Have you ever seen 94-year-old Jo Nash dancing a two-step while wearing a lavender and white bonnet?
How about 90-year-old local guitar legend Tommy Hays pickin' to Buck Owens' "Act Naturally" along with a stageful of other local country music pioneers?
Have you ever talked with 87-year-old Eual Seay about coming to Kern County during the height of the Great Depression to live in the tiny oil town of Fellows?
If you attended the 30th annual Dust Bowl Festival at Sunset School in Weedpatch on Saturday, you may well have done all three.
"This is such a big part of our history," said Mark Sharman, who is active with the local group Citizens Preserving History, which spearheaded the effort to relocate the Merle Haggard boxcar house to the Kern County Museum.

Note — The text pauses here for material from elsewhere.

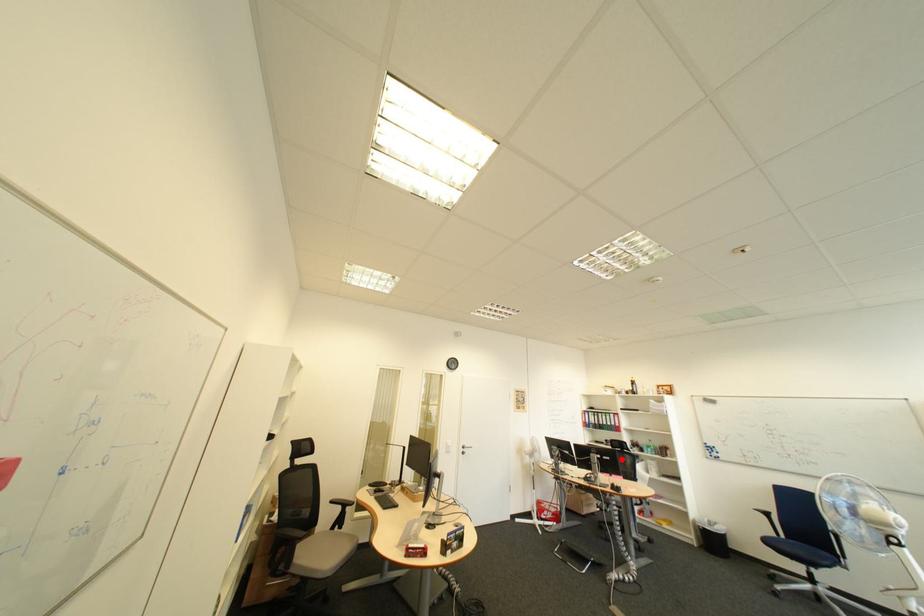
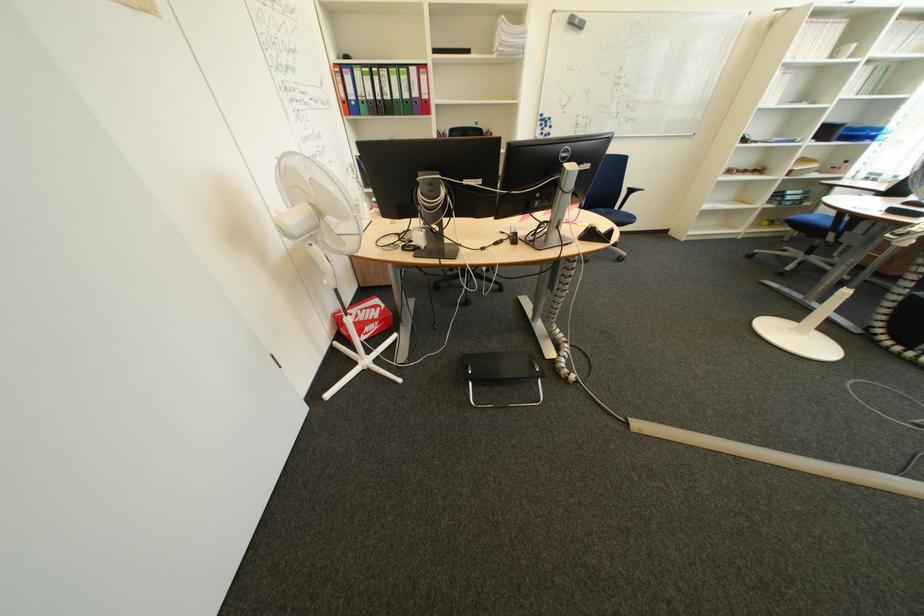
In the second image, find the point that corresponds to the highlighted location in the first image.

(601, 168)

The Dust Bowl Migration, he said, not only transplanted thousands of Americans from the South and Midwest to California, it helped transplant an entire culture, in music, in food, in attitude.
And the festival has been a celebration of that economic and cultural migration for three decades.

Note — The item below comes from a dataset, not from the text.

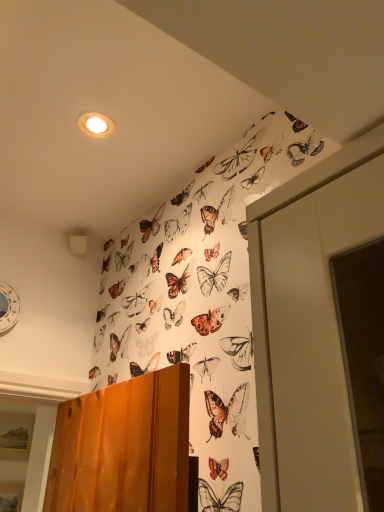
This screenshot has height=512, width=384. Describe the element at coordinates (96, 125) in the screenshot. I see `matte white light at upper center` at that location.

This screenshot has height=512, width=384. What are the coordinates of `matte white light at upper center` in the screenshot? It's located at (96, 125).

Locate an element on the screen. matte white light at upper center is located at coordinates (96, 125).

But organizers say this is the last year the festival will be held, at least in its current form.
"We're hoping we see this again, but smaller," Sharman said. "Next year or the year after."
It’s an educational opportunity for locals and visitors to learn about local history, said attendee Sarah Pramanik. As the old wisdom notes, those who ignore history are doomed to repeat it.
"If you're not aware of what happened before ... it's going to happen again," she said.
Ruth Young, Pramanik's grandmother, agreed, noting that the Okies and Arkies who came to the valley looking for work were not welcomed by many locals already living here — as if the folks who had already put down roots had some sort of moral superiority over the newcomers.
"The people who were here already," she said, "also came from somewhere else."